Hypoxia induced alteration of mitochondrial genes in cardiomyocytes- role of Bnip3 and Pdk1

The hypoxic conditions induced by reduced blood flow decreases oxygen availability in target tissues. Cellular hypoxia leads to mitochondrial dysfunction, decreased energy production and increased production of reactive oxygen species. In order to determine the alteration in expression of mitochondrial genes following hypoxia in cardiomyocytes, we developed a rodent mitochondrial gene chip (RoMitoChip). The chip had 1088 probesets including 46 probesets representing 37 mouse mitochondrial DNA (mtDNA) transcripts and the remaining probesets representing mouse nuclear genes contributing to the mitochondrial structure and function. Mouse cardiomyocytes isolated from neonatal C57BL/6 mice were subjected to hypoxia (1% oxygen) for different time intervals demonstrated a dichotomy in the expression profile of tRNA and mRNA transcripts. We report a total of 483 signature genes that were altered by hypoxia in the cardiac myocytes, and related to mitochondrial structure and function.
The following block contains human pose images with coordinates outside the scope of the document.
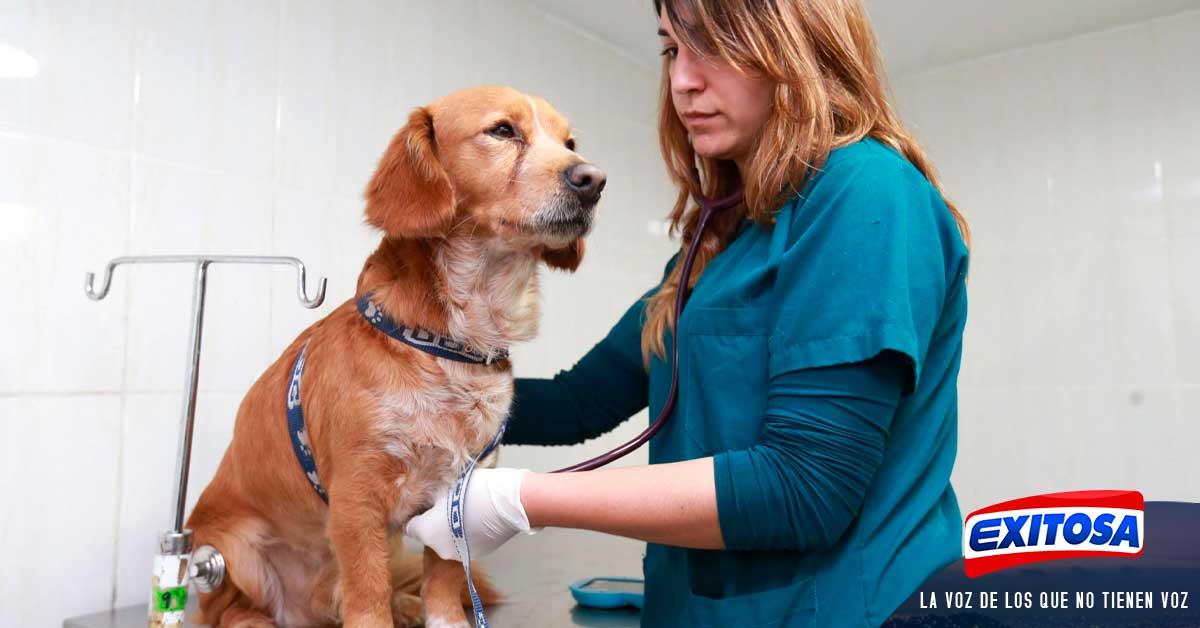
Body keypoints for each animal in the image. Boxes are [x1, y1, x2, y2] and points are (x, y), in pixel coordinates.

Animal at [190, 84, 604, 628]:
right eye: (502, 130)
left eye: (570, 142)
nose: (593, 179)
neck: (454, 346)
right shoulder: (356, 499)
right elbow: (366, 597)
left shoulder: (456, 497)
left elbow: (444, 584)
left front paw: (442, 616)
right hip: (231, 550)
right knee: (229, 607)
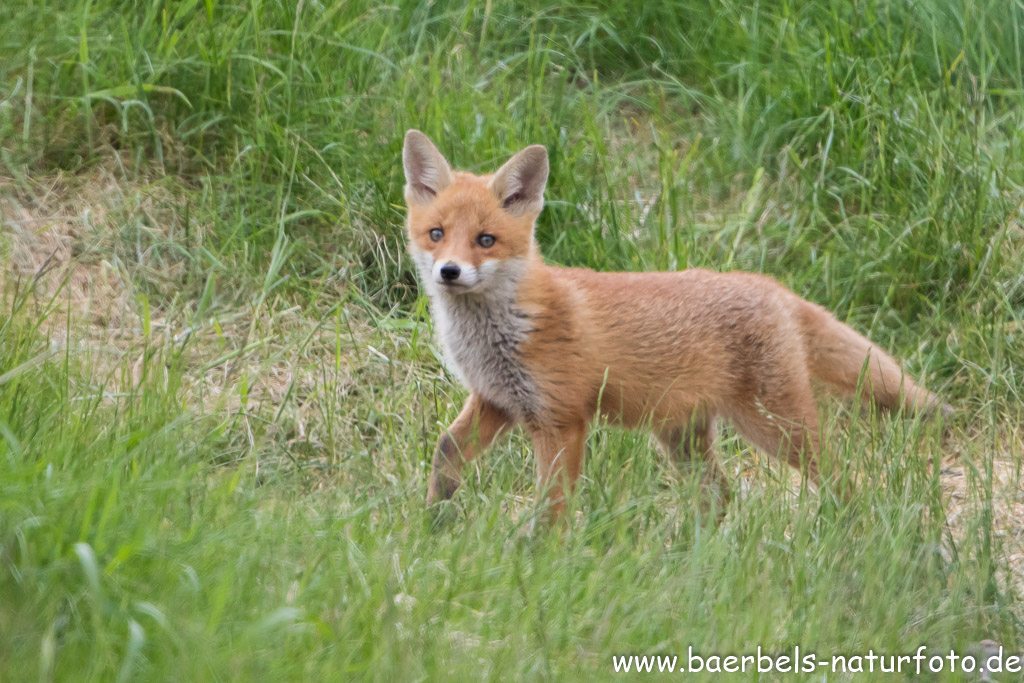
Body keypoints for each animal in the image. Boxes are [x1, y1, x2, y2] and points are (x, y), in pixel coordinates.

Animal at [401, 127, 950, 524]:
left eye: (486, 240)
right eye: (437, 234)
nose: (449, 272)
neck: (500, 333)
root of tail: (770, 284)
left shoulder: (561, 418)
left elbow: (552, 505)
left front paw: (542, 559)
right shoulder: (497, 401)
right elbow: (446, 453)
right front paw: (434, 521)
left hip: (776, 427)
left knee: (839, 476)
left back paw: (850, 528)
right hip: (682, 437)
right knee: (722, 497)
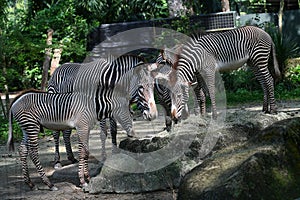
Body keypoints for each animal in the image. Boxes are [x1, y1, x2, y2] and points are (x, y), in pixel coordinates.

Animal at [6, 63, 157, 191]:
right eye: (141, 88)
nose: (132, 134)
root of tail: (16, 100)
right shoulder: (82, 127)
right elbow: (82, 152)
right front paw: (83, 181)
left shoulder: (86, 128)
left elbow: (85, 152)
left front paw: (87, 178)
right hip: (32, 126)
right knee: (33, 151)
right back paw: (49, 183)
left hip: (27, 127)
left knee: (23, 149)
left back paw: (30, 183)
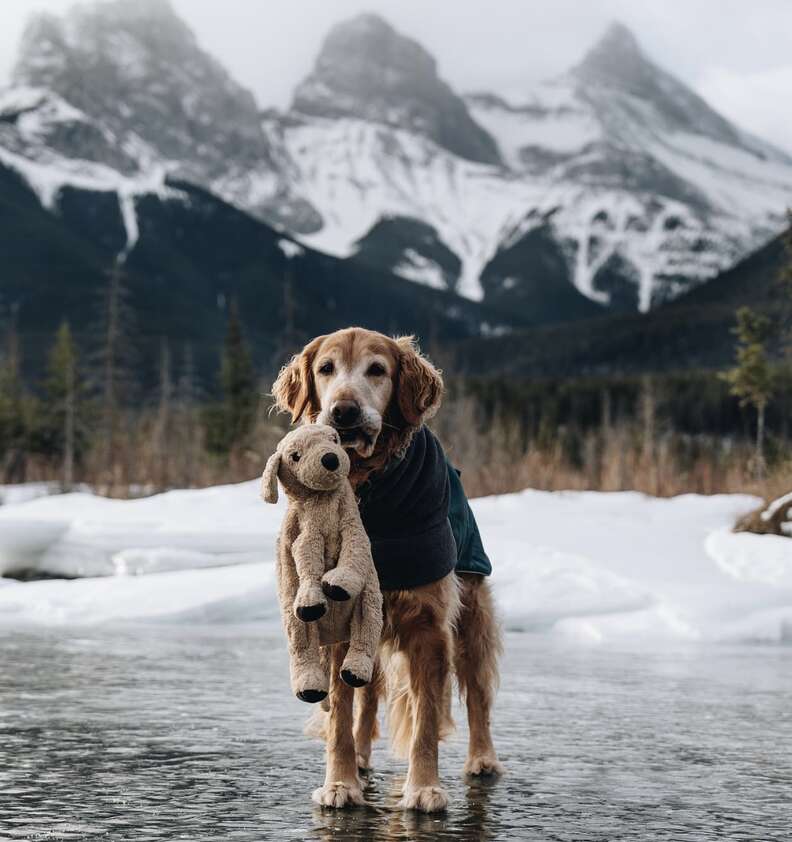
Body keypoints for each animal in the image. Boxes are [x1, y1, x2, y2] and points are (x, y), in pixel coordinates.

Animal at [272, 326, 504, 808]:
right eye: (326, 369)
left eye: (377, 369)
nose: (343, 411)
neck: (369, 486)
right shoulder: (338, 617)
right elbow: (341, 714)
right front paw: (339, 782)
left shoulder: (430, 625)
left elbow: (426, 722)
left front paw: (424, 788)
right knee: (366, 699)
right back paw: (360, 759)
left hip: (473, 612)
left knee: (478, 694)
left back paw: (482, 759)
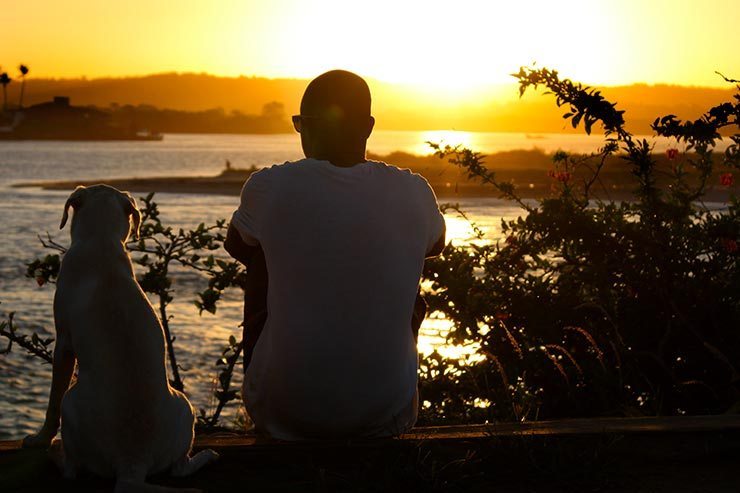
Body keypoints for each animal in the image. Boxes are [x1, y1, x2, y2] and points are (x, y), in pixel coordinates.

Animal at [23, 185, 218, 492]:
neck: (100, 241)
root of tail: (132, 463)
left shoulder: (63, 343)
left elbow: (52, 402)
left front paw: (39, 438)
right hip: (184, 408)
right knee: (179, 468)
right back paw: (207, 456)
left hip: (72, 404)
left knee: (71, 468)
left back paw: (55, 451)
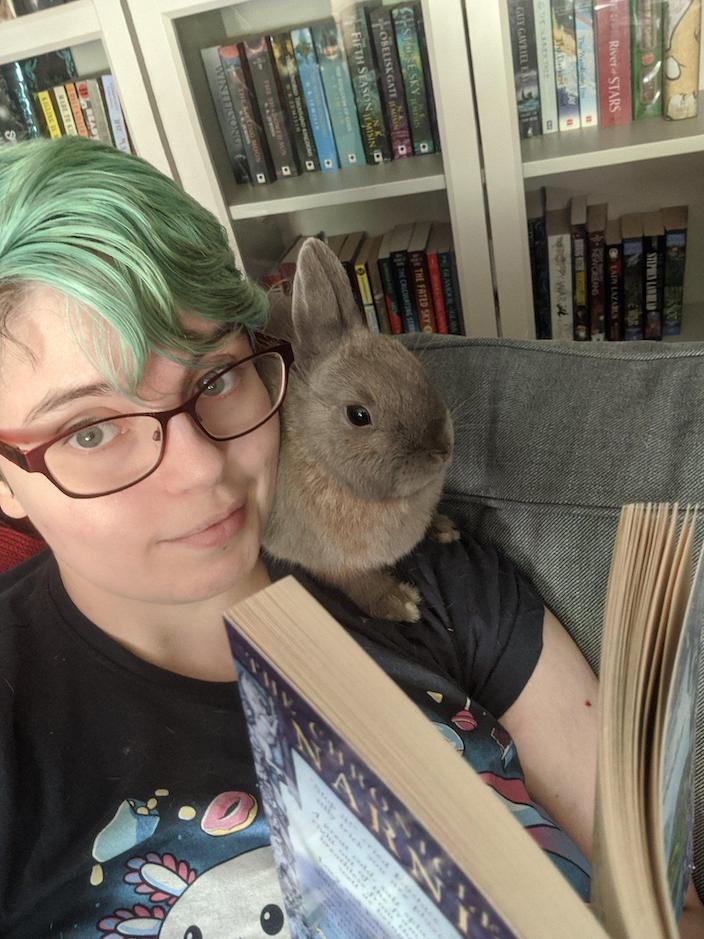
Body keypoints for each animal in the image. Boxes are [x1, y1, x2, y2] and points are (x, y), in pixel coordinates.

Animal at [262, 236, 457, 623]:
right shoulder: (325, 560)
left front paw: (444, 528)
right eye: (358, 415)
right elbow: (357, 583)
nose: (441, 450)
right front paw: (400, 603)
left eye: (416, 369)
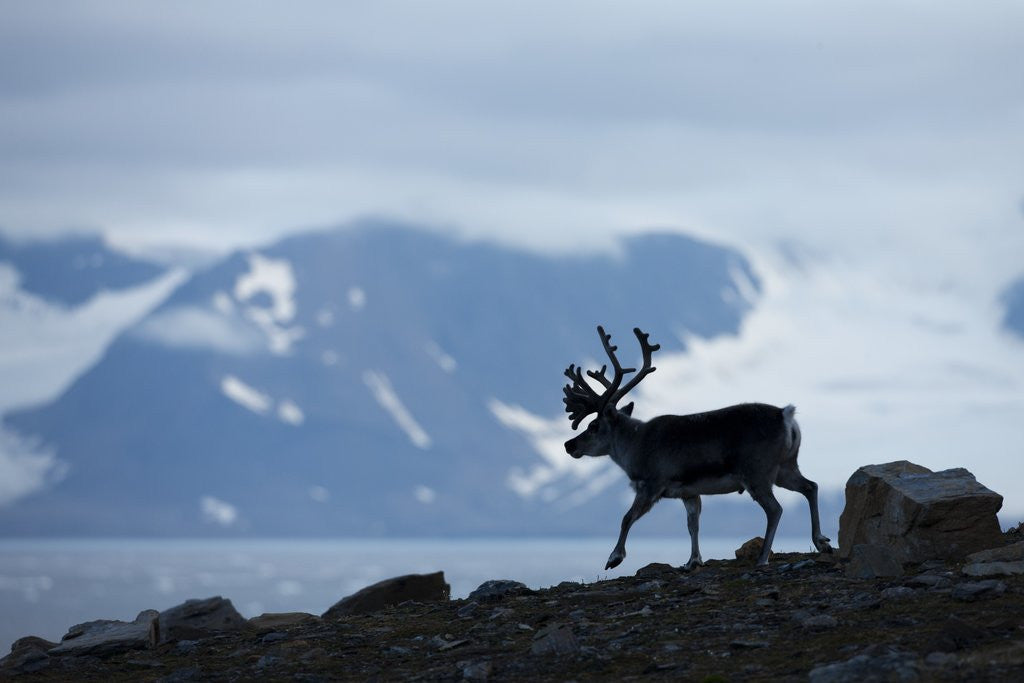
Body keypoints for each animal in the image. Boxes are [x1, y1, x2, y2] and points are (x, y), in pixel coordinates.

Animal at [563, 325, 833, 570]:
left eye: (594, 425)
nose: (568, 444)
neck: (634, 445)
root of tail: (786, 416)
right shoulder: (689, 492)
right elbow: (693, 524)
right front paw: (693, 560)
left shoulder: (652, 483)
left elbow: (626, 518)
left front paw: (614, 558)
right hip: (785, 467)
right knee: (811, 486)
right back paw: (822, 541)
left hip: (757, 472)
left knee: (775, 509)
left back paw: (763, 557)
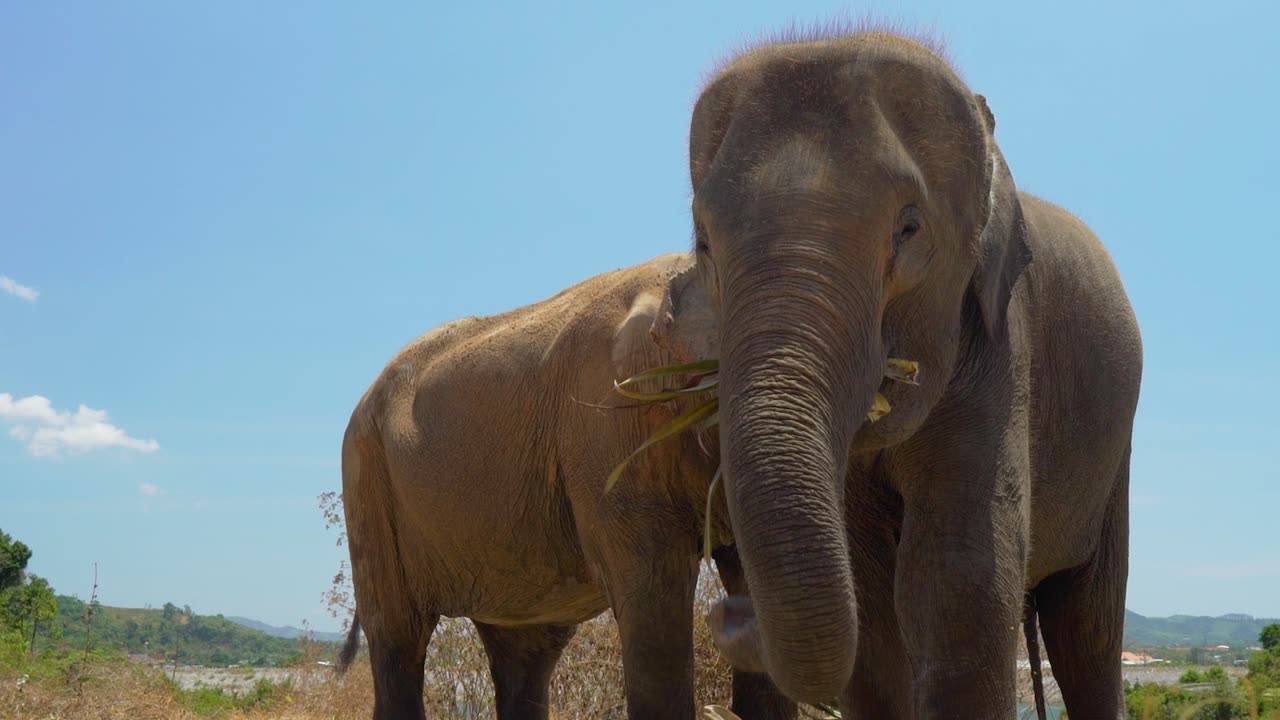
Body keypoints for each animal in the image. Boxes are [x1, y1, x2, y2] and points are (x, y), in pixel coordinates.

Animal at [680, 28, 1152, 717]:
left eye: (908, 227)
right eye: (704, 243)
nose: (727, 613)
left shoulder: (998, 340)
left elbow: (960, 578)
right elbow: (871, 600)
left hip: (1114, 453)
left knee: (1087, 627)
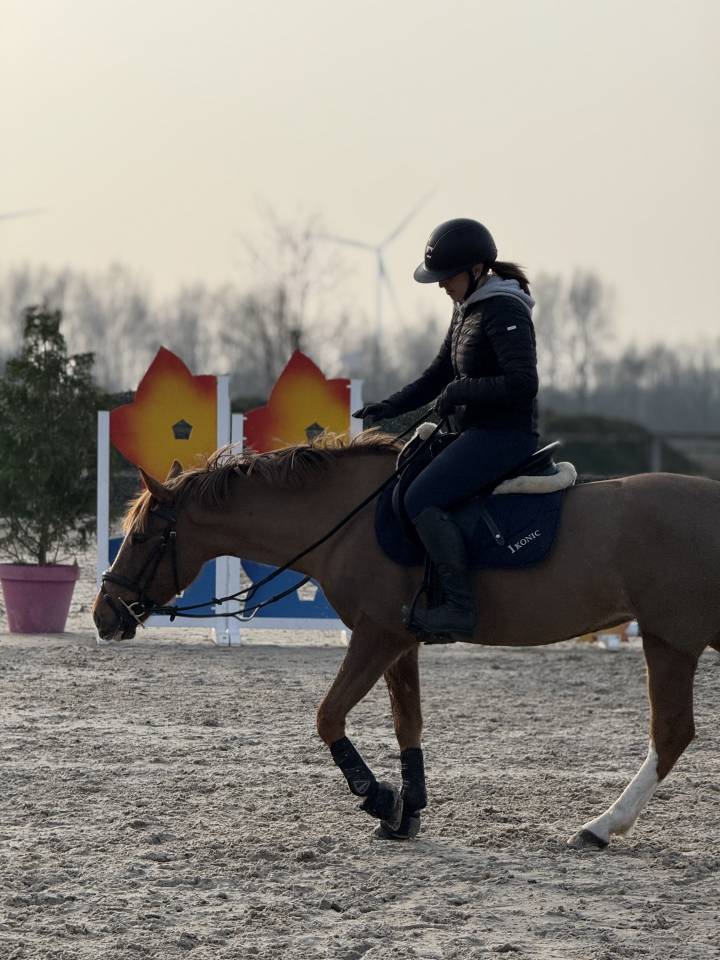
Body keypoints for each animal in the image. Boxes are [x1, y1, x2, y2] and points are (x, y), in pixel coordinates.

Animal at [92, 432, 720, 848]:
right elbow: (407, 723)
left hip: (671, 640)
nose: (104, 616)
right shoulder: (401, 642)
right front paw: (406, 813)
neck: (347, 522)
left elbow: (328, 716)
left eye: (142, 536)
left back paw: (601, 826)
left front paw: (379, 797)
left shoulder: (376, 636)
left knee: (671, 734)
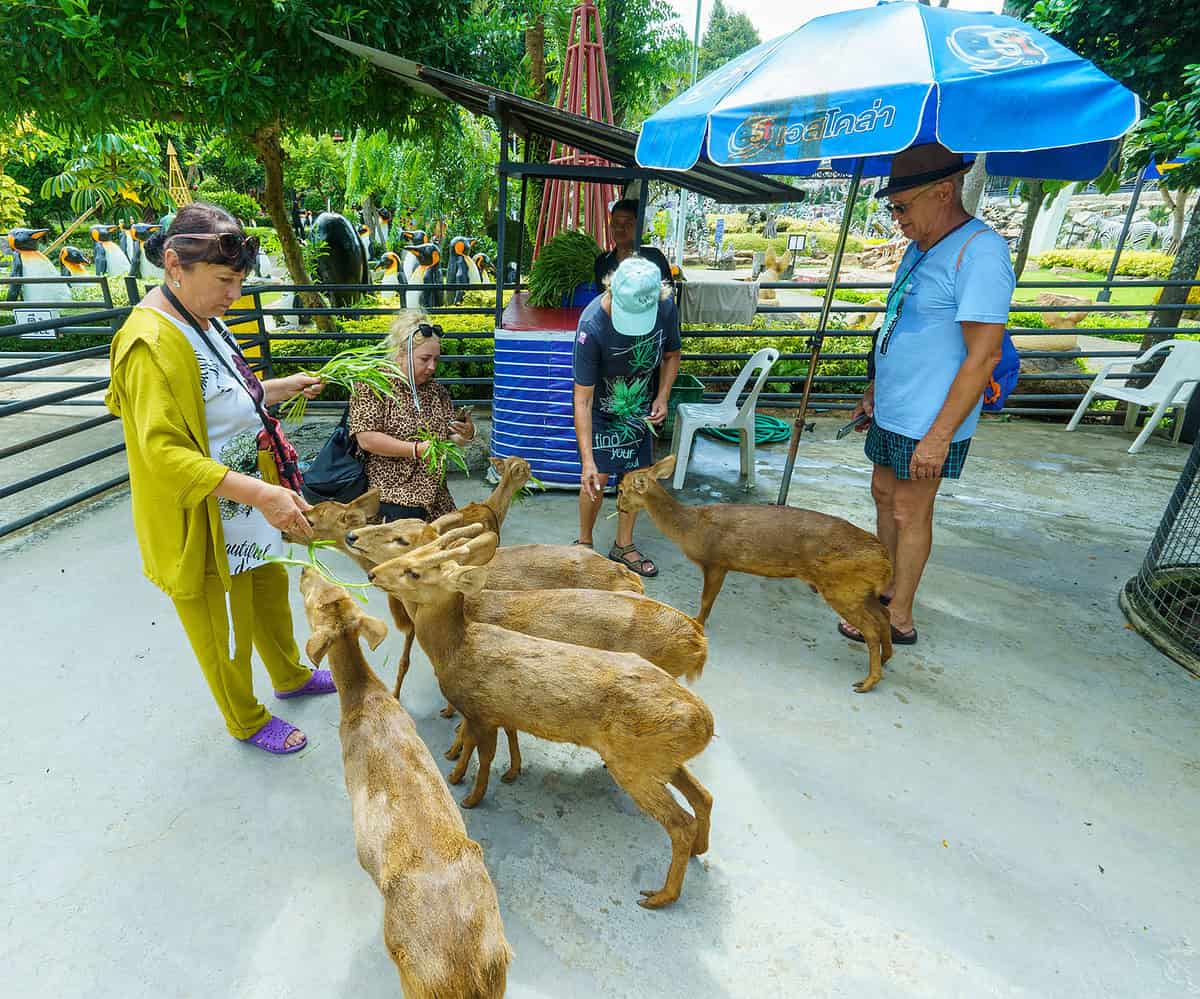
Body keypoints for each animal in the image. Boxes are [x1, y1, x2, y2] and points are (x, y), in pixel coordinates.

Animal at [298, 569, 511, 999]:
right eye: (331, 588)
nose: (303, 571)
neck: (363, 702)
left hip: (414, 980)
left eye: (313, 602)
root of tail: (470, 975)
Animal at [369, 525, 715, 907]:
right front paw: (491, 771)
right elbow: (494, 740)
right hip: (659, 759)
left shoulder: (481, 709)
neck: (457, 648)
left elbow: (484, 753)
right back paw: (699, 850)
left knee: (680, 822)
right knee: (703, 796)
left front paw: (470, 794)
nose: (373, 574)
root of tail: (705, 723)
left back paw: (660, 896)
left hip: (636, 763)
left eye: (414, 569)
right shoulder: (493, 712)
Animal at [619, 456, 892, 691]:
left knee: (871, 628)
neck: (691, 528)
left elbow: (706, 600)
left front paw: (697, 624)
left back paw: (868, 682)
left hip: (842, 588)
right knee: (884, 615)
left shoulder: (717, 561)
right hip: (859, 590)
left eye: (621, 489)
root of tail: (884, 557)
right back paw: (885, 658)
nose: (619, 506)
This includes 23 transcripts on mtDNA. Pathway analysis demonstrated predominant changes in the expression of genes involved in oxidative phosphorylation, glucose and fatty acid metabolism and apoptosis. The most upregulated genes following 24 hr hypoxia included HIF-1α inducible genes Bnip3, Pdk1 and Aldoc. While Bnip3 is important in the cardiomyocyte death pathway, Pdk1 enzyme is critical in conserving mitochondrial function by diverting metabolic intermediates to glycolysis. This study identifies the participation of two important pathways, cell death and glycolytic, and two key proteins, Bnip3 and Pdk1, playing critical role in these pathways in cardiomyocytes following severe hypoxia.